Have you ever seen a plant growing inside a cage? We saw such a sight at the Royal Botanic Gardens in Sydney, Australia. It makes you stop and think doesn’t it? Is the cage there to protect the tree or to protect the people? Is this some sort of carnivorous threat or what? The little evergreen tree inside the cage is actually a very non-threatening 50 cm tall. The cage is there to prevent anyone from running off with the rarest known tree species on earth. The existence of this highly unusual tree, known as the Wollemi Pine, was just discovered in late 1994. Scientists are still dancing with delight.
Certainly biologists had no expectations of finding anything unusual as they set out to explore the landscape in a national park in south eastern Australia. Exploration is fun but it can be tedious and dangerous too. Only a short distance west of Sydney, Australia’s largest city, Wollemi National Park nevertheless remains largely undisturbed. Few people are interested in visiting a sandstone plateau where the rock is criss-crossed by hundreds of narrow canyons, some only a few metres wide but perhaps hundreds of metres deep. Nevertheless for biologists like David Noble who do explore the region, the wild landscape provides plenty of interest. On the sandstone cliffs above, the only trees and shrubs which grow are those able to cope with dry soils and low nutrient levels. In the canyons below, however, conditions are quite different. Though the soil is still poor, lots of water collects. Thus the canyon floors typically contain warm temperate rainforest plants. Since the canyon walls are steep and the valleys narrow, many of these plant communities remain unvisited. It was during the course of such exploration in late 1994 that David Noble noticed some strange litter on the floor of a remote canyon. It seemed as if the trees had shed entire branches rather than simply leaves. Looking up, the biologist discovered conifer trees with a strangely exotic appearance. He didn’t know what they were. So he collected a branch for further identification. It soon transpired that nobody else knew what they were either. This was particularly surprising when one considers that the Botanic Gardens houses a fine large herbarium for identification of plant species. A tree, unknown to science, had just been discovered.
Wollemia nobilis is named for the national park in which the trees grow and, of course, for the explorer who discovered the two groves of tall slender trees. These groves include no more than 38 adult plants. Numerous seedlings of various ages are present at both sites so the future of the only stands known in the world does not seem to be threatened at present. But the excitement did not end there. This new tree is a representative of a plant family that includes only two genera presently living. Plenty of fossil representatives of similar plants are known, but only the two living genera are extant. Now suddenly the number has increased by 50 % to three living genera. In biological circles that is big news.

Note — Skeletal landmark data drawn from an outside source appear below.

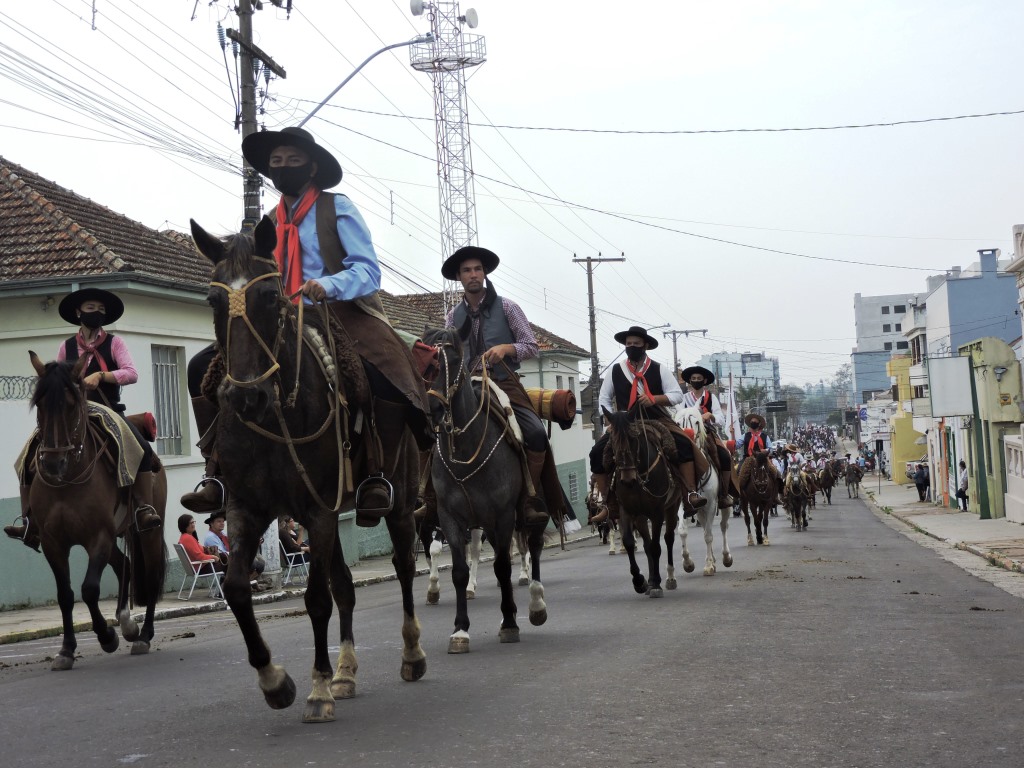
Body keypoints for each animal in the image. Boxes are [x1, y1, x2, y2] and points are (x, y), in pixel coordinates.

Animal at [25, 352, 167, 671]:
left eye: (70, 404)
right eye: (39, 404)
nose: (52, 464)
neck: (67, 480)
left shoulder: (98, 537)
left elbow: (89, 589)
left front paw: (107, 637)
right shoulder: (53, 543)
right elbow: (65, 595)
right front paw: (66, 650)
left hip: (149, 531)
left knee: (151, 576)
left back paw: (143, 635)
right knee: (123, 563)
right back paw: (127, 623)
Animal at [190, 218, 425, 729]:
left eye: (269, 297)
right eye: (213, 300)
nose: (246, 397)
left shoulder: (318, 510)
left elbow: (316, 598)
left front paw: (316, 691)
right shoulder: (248, 510)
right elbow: (236, 589)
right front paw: (275, 682)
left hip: (396, 503)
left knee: (403, 567)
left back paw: (411, 655)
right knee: (346, 587)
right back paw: (346, 672)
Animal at [419, 327, 548, 659]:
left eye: (453, 360)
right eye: (424, 362)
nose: (433, 408)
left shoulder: (502, 515)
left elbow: (502, 566)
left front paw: (510, 624)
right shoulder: (448, 518)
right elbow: (458, 570)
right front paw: (460, 630)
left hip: (526, 514)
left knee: (533, 547)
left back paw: (535, 603)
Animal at [598, 411, 679, 598]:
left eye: (633, 439)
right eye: (613, 440)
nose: (628, 480)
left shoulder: (657, 513)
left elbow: (657, 546)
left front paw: (656, 585)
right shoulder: (627, 511)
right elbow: (629, 542)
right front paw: (640, 581)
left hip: (672, 507)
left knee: (668, 539)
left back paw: (669, 579)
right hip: (641, 517)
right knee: (647, 545)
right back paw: (651, 581)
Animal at [675, 409, 733, 577]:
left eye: (697, 422)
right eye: (678, 422)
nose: (687, 436)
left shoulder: (711, 505)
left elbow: (708, 536)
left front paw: (708, 566)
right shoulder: (682, 505)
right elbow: (682, 531)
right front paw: (688, 563)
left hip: (725, 505)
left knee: (723, 526)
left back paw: (726, 557)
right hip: (700, 510)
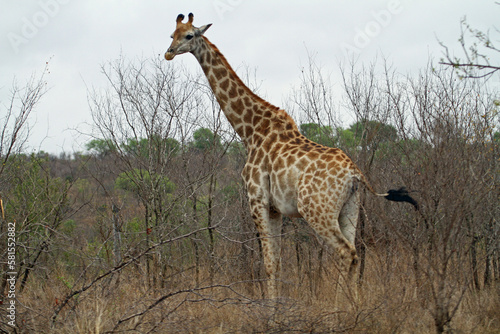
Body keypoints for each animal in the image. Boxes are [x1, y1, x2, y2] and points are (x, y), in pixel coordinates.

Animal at [165, 13, 418, 298]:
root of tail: (356, 174)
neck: (250, 130)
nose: (168, 53)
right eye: (171, 34)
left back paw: (338, 306)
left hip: (317, 210)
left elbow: (269, 263)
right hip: (351, 208)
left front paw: (271, 309)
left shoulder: (258, 200)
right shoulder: (276, 208)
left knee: (345, 253)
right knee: (355, 253)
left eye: (189, 35)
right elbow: (278, 262)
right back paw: (355, 305)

The new Wollemi Pine is actually not a pine at all, but a member of the plant family Araucariaceae. Fossil specimens of plants from this family are found in similar rock layers to those which contain dinosaurs (Mesozoic rocks). The first living tree species discovered was the Monkey Puzzle Tree (Araucaria araucana) from the Arauco region of the Andes Mountains in Chile and Argentina. Like other conifers, Araucarians have needle-like leaves. However in some cases these are so wide as to appear almost like broad leaves. They have male cones producing pollen and female cones producing seeds (no flowers are involved). The female cone of Wollemia is similar to that of the extant genus Agathis, while the leaf form is similar to that of Araucaria of which Norfolk Island Pine is the best known example. In addition the new plant has many other features which are unique. It sheds primary branches rather than leaves. The bare trunk then sprouts new growth from under the bark. Large mature plants have multiple trunks of different ages, each with leaves born in artistic flatish crows rather than pyramidal tips so typical of the conifers we know.
Not surprisingly the new discovery has provided a bonanza of wonderful research topics. The ecology of the trees is being studied. So is their growth form and their physiology. Biochemists are comparing their DNA sequences to those of other plants in the family. Also specialists are working on producing lots more of these beautiful trees. They are rooting cuttings, germinating whatever seeds they can obtain, and attempting to develop tissue cultures using sterile techniques.
A most interesting question remains however. Why is this plant here at all when it is so rare that only 38 adult plants exist (as far as we know). Obviously these trees must have grown in much broader regions of the landscape in the past. Presumably with changing environmental conditions they managed to survive in only one tiny area. One wonders how long such a precarious existence could continue. A period of a few thousand years seems in the realm of the possible. Standard interpretations of geological history suggest that most similar species have been extinct over a period of tens of millions of years. That seems a bit much, to say the least, for a tree for which we have no former record at all. The Wollemi Pine is another fascinating example of a supposedly ancient plant (living fossil) – rare, very much alive but vulnerable to local disasters which could have eliminated it altogether. I would not want to bet that the Wollemi Pine could last by itself even a few more thousands of years. (Imagine how poor the prospects would be for millions of years.) The rush to bulk up population numbers indicates that other scientists think the same thing. The continued discoveries of living fossil organisms in extremely small populations is an important indication that the history of life has been short since fossil beds containing relatives were laid down in the past.